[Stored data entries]
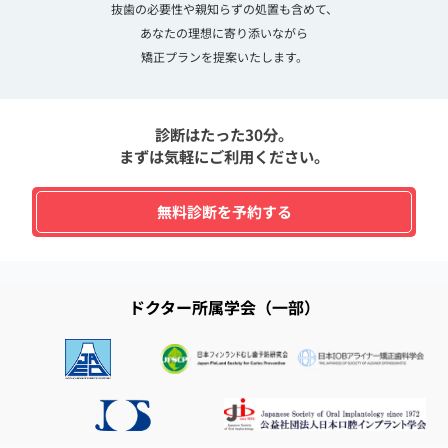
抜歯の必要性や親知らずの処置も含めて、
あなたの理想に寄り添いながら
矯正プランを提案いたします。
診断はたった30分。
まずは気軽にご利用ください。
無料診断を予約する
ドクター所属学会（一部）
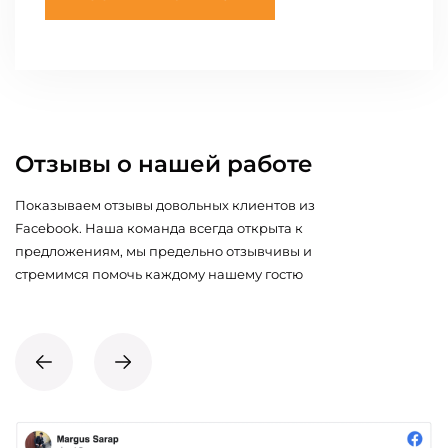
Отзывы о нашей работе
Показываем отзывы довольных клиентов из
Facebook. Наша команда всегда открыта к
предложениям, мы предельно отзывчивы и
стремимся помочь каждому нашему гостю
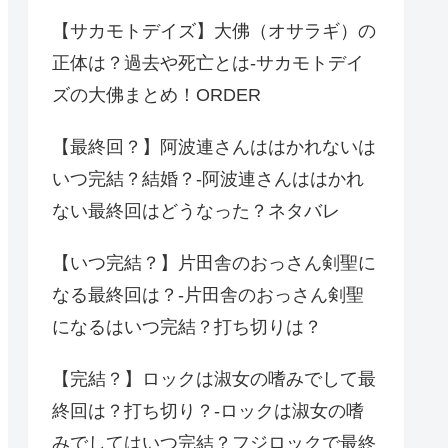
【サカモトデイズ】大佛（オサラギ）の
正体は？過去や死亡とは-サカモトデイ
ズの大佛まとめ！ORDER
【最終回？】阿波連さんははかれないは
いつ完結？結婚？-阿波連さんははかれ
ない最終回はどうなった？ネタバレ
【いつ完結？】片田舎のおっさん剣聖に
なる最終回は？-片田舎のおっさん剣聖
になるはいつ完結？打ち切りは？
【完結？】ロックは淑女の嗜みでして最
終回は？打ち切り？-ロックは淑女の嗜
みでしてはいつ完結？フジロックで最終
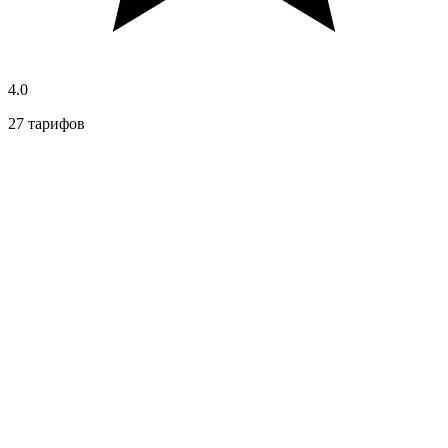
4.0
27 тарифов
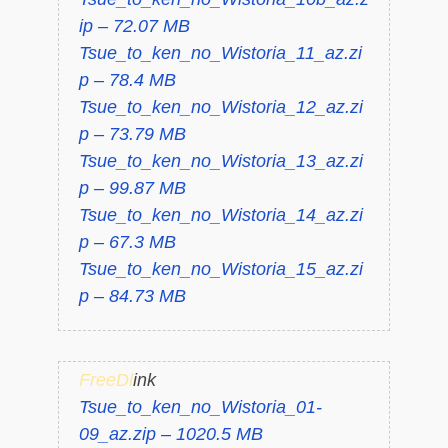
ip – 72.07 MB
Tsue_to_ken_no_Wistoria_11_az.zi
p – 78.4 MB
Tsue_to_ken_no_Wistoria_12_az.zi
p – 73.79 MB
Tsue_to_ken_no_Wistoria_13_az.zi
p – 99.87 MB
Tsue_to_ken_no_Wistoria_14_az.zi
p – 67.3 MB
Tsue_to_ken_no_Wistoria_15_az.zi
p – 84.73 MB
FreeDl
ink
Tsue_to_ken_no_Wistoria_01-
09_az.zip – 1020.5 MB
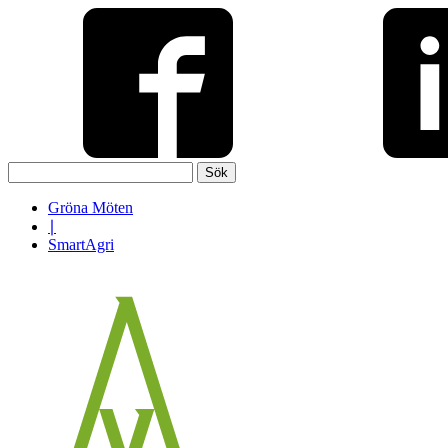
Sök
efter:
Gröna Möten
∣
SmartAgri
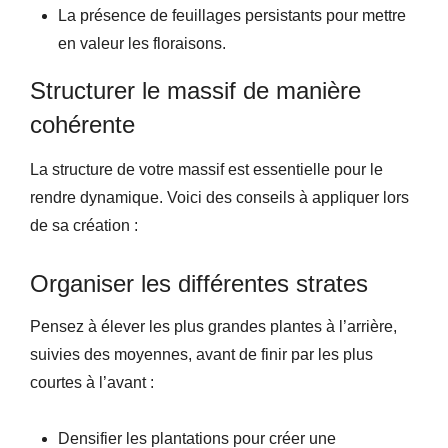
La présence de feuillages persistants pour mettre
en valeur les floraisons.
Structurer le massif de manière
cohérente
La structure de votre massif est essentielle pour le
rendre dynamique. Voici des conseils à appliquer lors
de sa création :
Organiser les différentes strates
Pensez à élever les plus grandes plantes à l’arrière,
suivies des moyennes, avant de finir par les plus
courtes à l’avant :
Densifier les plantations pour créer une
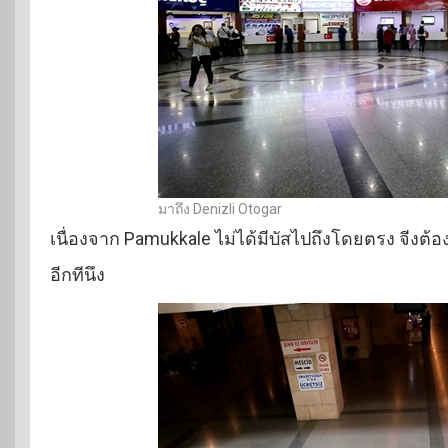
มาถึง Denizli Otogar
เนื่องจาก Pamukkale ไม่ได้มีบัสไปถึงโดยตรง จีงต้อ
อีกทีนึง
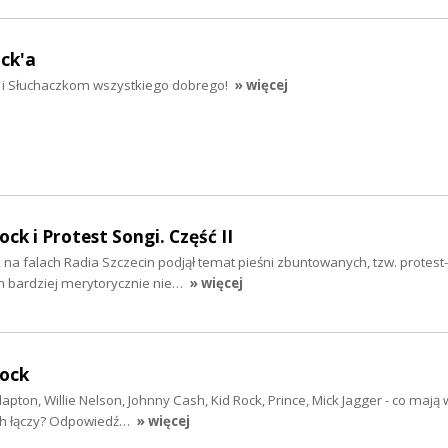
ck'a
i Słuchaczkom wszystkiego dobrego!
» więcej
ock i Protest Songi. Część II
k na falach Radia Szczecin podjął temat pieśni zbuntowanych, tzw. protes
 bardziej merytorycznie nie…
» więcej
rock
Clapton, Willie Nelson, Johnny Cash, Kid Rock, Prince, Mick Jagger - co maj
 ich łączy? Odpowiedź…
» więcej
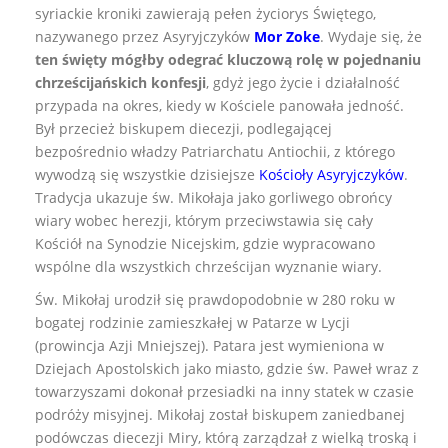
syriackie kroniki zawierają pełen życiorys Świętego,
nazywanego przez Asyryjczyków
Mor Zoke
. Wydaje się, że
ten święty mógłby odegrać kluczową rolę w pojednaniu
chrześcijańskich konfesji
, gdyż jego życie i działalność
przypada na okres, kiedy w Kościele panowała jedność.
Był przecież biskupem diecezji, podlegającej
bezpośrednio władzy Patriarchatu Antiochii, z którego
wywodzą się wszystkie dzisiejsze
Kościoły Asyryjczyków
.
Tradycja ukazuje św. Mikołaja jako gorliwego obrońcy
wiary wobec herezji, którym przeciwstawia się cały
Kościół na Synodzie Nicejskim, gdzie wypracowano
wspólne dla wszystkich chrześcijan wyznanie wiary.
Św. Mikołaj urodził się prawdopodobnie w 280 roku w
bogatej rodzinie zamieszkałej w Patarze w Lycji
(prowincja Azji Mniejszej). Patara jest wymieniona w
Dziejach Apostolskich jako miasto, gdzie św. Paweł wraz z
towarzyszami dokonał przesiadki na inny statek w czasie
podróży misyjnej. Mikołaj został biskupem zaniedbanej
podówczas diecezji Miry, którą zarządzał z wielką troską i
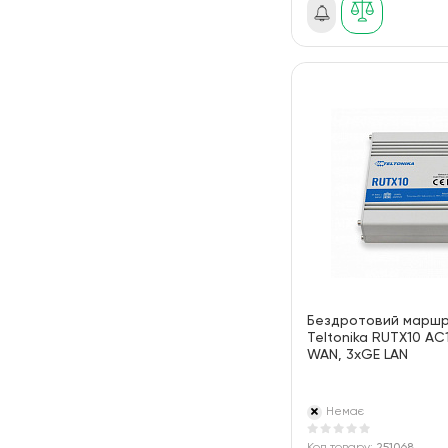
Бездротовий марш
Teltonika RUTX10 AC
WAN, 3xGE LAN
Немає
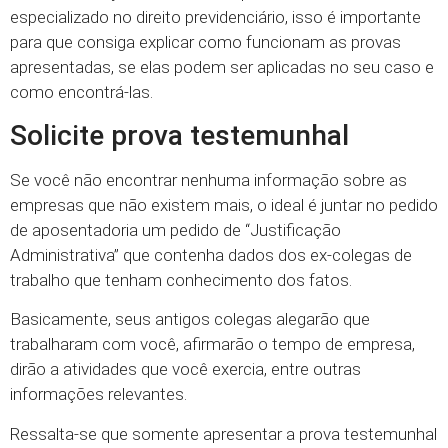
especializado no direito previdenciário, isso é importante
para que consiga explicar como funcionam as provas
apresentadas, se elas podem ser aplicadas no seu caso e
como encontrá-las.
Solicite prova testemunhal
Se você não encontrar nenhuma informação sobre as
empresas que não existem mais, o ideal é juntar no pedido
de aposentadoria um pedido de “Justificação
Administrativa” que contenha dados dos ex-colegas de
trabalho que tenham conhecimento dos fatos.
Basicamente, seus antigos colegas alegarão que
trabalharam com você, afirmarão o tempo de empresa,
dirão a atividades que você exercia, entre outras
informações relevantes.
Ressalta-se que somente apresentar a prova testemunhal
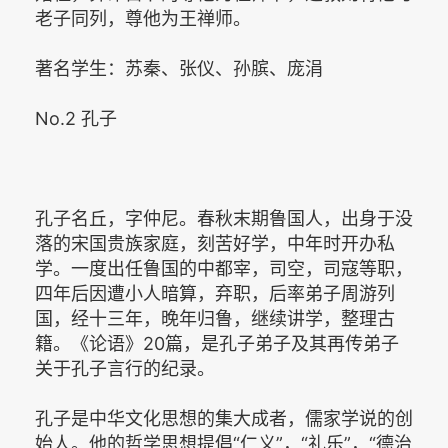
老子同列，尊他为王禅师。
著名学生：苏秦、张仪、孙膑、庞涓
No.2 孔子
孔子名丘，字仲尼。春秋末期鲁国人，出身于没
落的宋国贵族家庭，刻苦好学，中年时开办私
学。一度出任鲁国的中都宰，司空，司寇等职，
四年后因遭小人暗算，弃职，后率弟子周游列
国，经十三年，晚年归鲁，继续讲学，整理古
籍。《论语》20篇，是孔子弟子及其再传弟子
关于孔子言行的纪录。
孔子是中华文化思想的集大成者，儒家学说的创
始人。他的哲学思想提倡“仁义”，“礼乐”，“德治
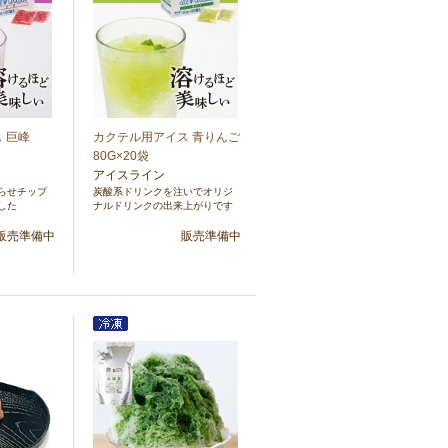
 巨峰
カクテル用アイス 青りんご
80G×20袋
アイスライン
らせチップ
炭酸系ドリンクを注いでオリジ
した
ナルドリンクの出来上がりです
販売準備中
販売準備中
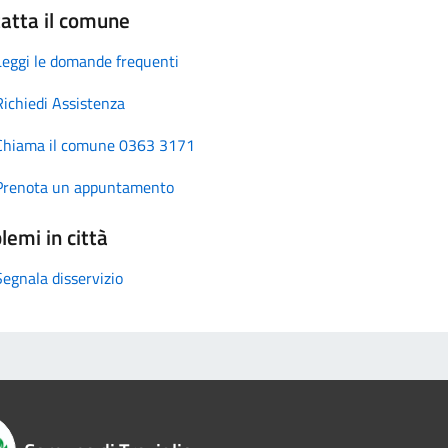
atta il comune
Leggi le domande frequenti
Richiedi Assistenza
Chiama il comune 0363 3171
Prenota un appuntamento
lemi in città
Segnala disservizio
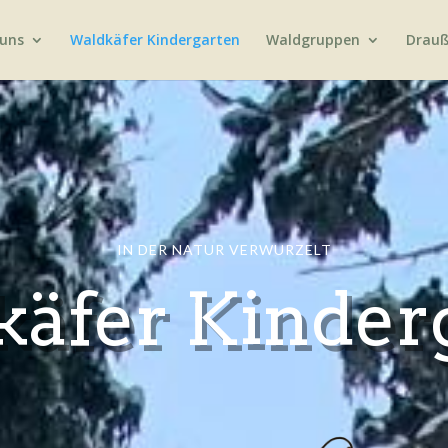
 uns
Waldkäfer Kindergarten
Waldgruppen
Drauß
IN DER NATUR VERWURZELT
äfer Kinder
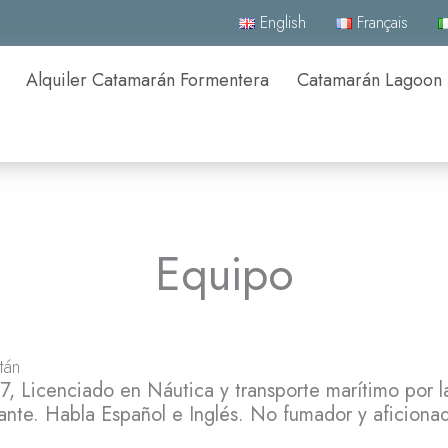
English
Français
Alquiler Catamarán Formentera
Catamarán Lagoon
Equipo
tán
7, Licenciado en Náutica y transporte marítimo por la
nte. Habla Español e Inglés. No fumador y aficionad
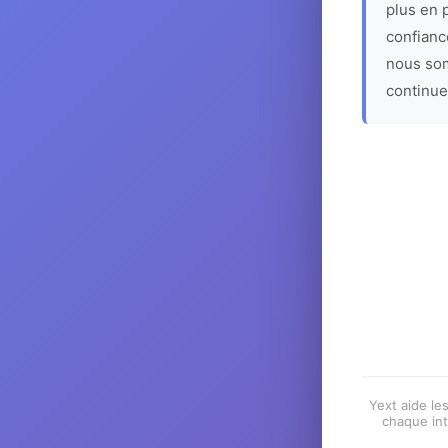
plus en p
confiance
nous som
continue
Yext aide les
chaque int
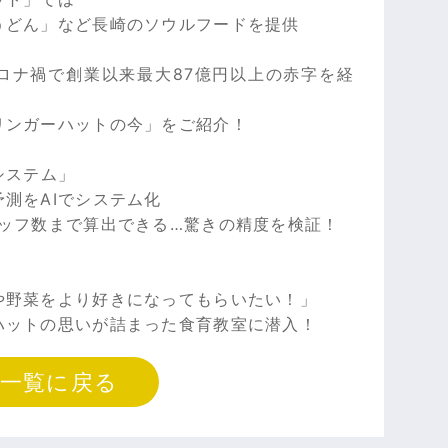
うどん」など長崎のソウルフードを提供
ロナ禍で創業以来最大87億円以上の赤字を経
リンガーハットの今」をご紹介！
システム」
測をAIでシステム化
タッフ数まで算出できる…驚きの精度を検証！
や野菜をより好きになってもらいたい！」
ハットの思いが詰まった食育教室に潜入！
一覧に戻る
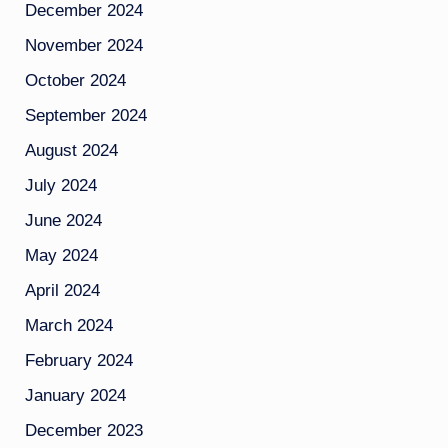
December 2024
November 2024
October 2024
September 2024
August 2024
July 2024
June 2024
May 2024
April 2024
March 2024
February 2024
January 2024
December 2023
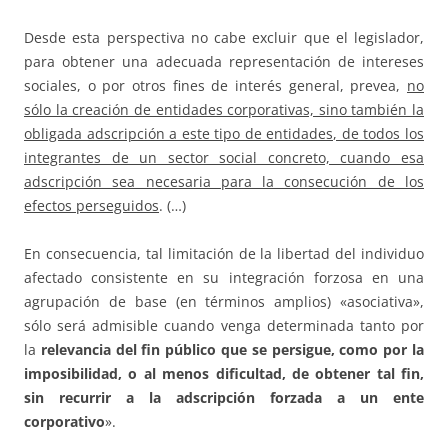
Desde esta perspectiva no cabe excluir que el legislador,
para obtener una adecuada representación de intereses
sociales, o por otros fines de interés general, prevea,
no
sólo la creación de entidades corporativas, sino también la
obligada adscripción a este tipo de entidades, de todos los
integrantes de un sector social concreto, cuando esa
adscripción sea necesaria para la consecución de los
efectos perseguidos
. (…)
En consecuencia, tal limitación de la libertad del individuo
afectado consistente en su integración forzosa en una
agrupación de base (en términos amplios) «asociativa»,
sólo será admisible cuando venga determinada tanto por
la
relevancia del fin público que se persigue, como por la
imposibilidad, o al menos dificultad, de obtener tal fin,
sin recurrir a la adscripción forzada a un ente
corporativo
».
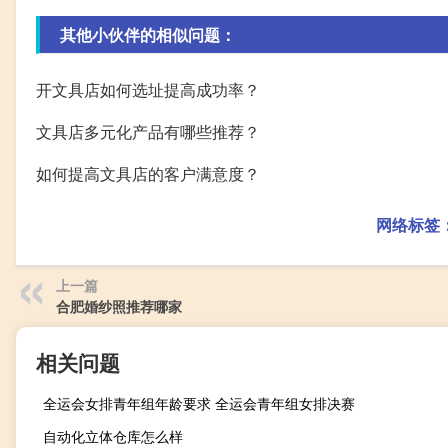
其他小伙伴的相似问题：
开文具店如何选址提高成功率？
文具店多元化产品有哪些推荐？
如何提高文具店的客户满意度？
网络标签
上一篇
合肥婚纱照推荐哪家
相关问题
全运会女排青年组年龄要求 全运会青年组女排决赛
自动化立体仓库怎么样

• _INSTRUCTIONS FOR THE TASK_: With the pictures left aside, write out all of the records above exactly.

• _TASK SOLUTION_:
抜歯の必要性や親知らずの処置も含めて、
あなたの理想に寄り添いながら
矯正プランを提案いたします。
診断はたった30分。
まずは気軽にご利用ください。
無料診断を予約する
ドクター所属学会（一部）
Отзывы о нашей работе
Показываем отзывы довольных клиентов из
Facebook. Наша команда всегда открыта к
предложениям, мы предельно отзывчивы и
стремимся помочь каждому нашему гостю
【サカモトデイズ】大佛（オサラギ）の
正体は？過去や死亡とは-サカモトデイ
ズの大佛まとめ！ORDER
【最終回？】阿波連さんははかれないは
いつ完結？結婚？-阿波連さんははかれ
ない最終回はどうなった？ネタバレ
【いつ完結？】片田舎のおっさん剣聖に
なる最終回は？-片田舎のおっさん剣聖
になるはいつ完結？打ち切りは？
【完結？】ロックは淑女の嗜みでして最
終回は？打ち切り？-ロックは淑女の嗜
みでしてはいつ完結？フジロックで最終
4.0
27 тарифов
ip – 72.07 MB
Tsue_to_ken_no_Wistoria_11_az.zi
p – 78.4 MB
Tsue_to_ken_no_Wistoria_12_az.zi
p – 73.79 MB
Tsue_to_ken_no_Wistoria_13_az.zi
p – 99.87 MB
Tsue_to_ken_no_Wistoria_14_az.zi
p – 67.3 MB
Tsue_to_ken_no_Wistoria_15_az.zi
p – 84.73 MB
FreeDl
ink
Tsue_to_ken_no_Wistoria_01-
09_az.zip – 1020.5 MB
Sök
efter:
Gröna Möten
∣
SmartAgri
La présence de feuillages persistants pour mettre
en valeur les floraisons.
Structurer le massif de manière
cohérente
La structure de votre massif est essentielle pour le
rendre dynamique. Voici des conseils à appliquer lors
de sa création :
Organiser les différentes strates
Pensez à élever les plus grandes plantes à l’arrière,
suivies des moyennes, avant de finir par les plus
courtes à l’avant :
Densifier les plantations pour créer une
มาถึง Denizli Otogar
เนื่องจาก Pamukkale ไม่ได้มีบัสไปถึงโดยตรง จีงต้อ
อีกทีนึง
ck'a
i Słuchaczkom wszystkiego dobrego!
» więcej
ock i Protest Songi. Część II
k na falach Radia Szczecin podjął temat pieśni zbuntowanych, tzw. protes
 bardziej merytorycznie nie…
» więcej
rock
Clapton, Willie Nelson, Johnny Cash, Kid Rock, Prince, Mick Jagger - co maj
 ich łączy? Odpowiedź…
» więcej
syriackie kroniki zawierają pełen życiorys Świętego,
nazywanego przez Asyryjczyków
Mor Zoke
. Wydaje się, że
ten święty mógłby odegrać kluczową rolę w pojednaniu
chrześcijańskich konfesji
, gdyż jego życie i działalność
przypada na okres, kiedy w Kościele panowała jedność.
Był przecież biskupem diecezji, podlegającej
bezpośrednio władzy Patriarchatu Antiochii, z którego
wywodzą się wszystkie dzisiejsze
Kościoły Asyryjczyków
.
Tradycja ukazuje św. Mikołaja jako gorliwego obrońcy
wiary wobec herezji, którym przeciwstawia się cały
Kościół na Synodzie Nicejskim, gdzie wypracowano
wspólne dla wszystkich chrześcijan wyznanie wiary.
Św. Mikołaj urodził się prawdopodobnie w 280 roku w
bogatej rodzinie zamieszkałej w Patarze w Lycji
(prowincja Azji Mniejszej). Patara jest wymieniona w
Dziejach Apostolskich jako miasto, gdzie św. Paweł wraz z
towarzyszami dokonał przesiadki na inny statek w czasie
podróży misyjnej. Mikołaj został biskupem zaniedbanej
podówczas diecezji Miry, którą zarządzał z wielką troską i
Бездротовий марш
Teltonika RUTX10 AC
WAN, 3xGE LAN
Немає
especializado no direito previdenciário, isso é importante
para que consiga explicar como funcionam as provas
apresentadas, se elas podem ser aplicadas no seu caso e
como encontrá-las.
Solicite prova testemunhal
Se você não encontrar nenhuma informação sobre as
empresas que não existem mais, o ideal é juntar no pedido
de aposentadoria um pedido de “Justificação
Administrativa” que contenha dados dos ex-colegas de
trabalho que tenham conhecimento dos fatos.
Basicamente, seus antigos colegas alegarão que
trabalharam com você, afirmarão o tempo de empresa,
dirão a atividades que você exercia, entre outras
informações relevantes.
Ressalta-se que somente apresentar a prova testemunhal
老子同列，尊他为王禅师。
著名学生：苏秦、张仪、孙膑、庞涓
No.2 孔子
孔子名丘，字仲尼。春秋末期鲁国人，出身于没
落的宋国贵族家庭，刻苦好学，中年时开办私
学。一度出任鲁国的中都宰，司空，司寇等职，
四年后因遭小人暗算，弃职，后率弟子周游列
国，经十三年，晚年归鲁，继续讲学，整理古
籍。《论语》20篇，是孔子弟子及其再传弟子
关于孔子言行的纪录。
孔子是中华文化思想的集大成者，儒家学说的创
始人。他的哲学思想提倡“仁义”，“礼乐”，“德治
 巨峰
カクテル用アイス 青りんご
80G×20袋
アイスライン
らせチップ
炭酸系ドリンクを注いでオリジ
した
ナルドリンクの出来上がりです
販売準備中
販売準備中
atta il comune
Leggi le domande frequenti
Richiedi Assistenza
Chiama il comune 0363 3171
Prenota un appuntamento
lemi in città
Segnala disservizio
 uns
Waldkäfer Kindergarten
Waldgruppen
Drauß
IN DER NATUR VERWURZELT
äfer Kinder
English
Français
Alquiler Catamarán Formentera
Catamarán Lagoon
Equipo
tán
7, Licenciado en Náutica y transporte marítimo por la
nte. Habla Español e Inglés. No fumador y aficionad
plus en p
confiance
nous som
continue
Yext aide les
chaque int
うどん」など長崎のソウルフードを提供
ロナ禍で創業以来最大87億円以上の赤字を経
リンガーハットの今」をご紹介！
システム」
測をAIでシステム化
タッフ数まで算出できる…驚きの精度を検証！
や野菜をより好きになってもらいたい！」
ハットの思いが詰まった食育教室に潜入！
一覧に戻る
December 2024
November 2024
October 2024
September 2024
August 2024
July 2024
June 2024
May 2024
April 2024
March 2024
February 2024
January 2024
December 2023
Desde esta perspectiva no cabe excluir que el legislador,
para obtener una adecuada representación de intereses
sociales, o por otros fines de interés general, prevea,
no
sólo la creación de entidades corporativas, sino también la
obligada adscripción a este tipo de entidades, de todos los
integrantes de un sector social concreto, cuando esa
adscripción sea necesaria para la consecución de los
efectos perseguidos
. (…)
En consecuencia, tal limitación de la libertad del individuo
afectado consistente en su integración forzosa en una
agrupación de base (en términos amplios) «asociativa»,
sólo será admisible cuando venga determinada tanto por
la
relevancia del fin público que se persigue, como por la
imposibilidad, o al menos dificultad, de obtener tal fin,
sin recurrir a la adscripción forzada a un ente
corporativo
».
其他小伙伴的相似问题：
开文具店如何选址提高成功率？
文具店多元化产品有哪些推荐？
如何提高文具店的客户满意度？
网络标签
上一篇
合肥婚纱照推荐哪家
相关问题
全运会女排青年组年龄要求 全运会青年组女排决赛
自动化立体仓库怎么样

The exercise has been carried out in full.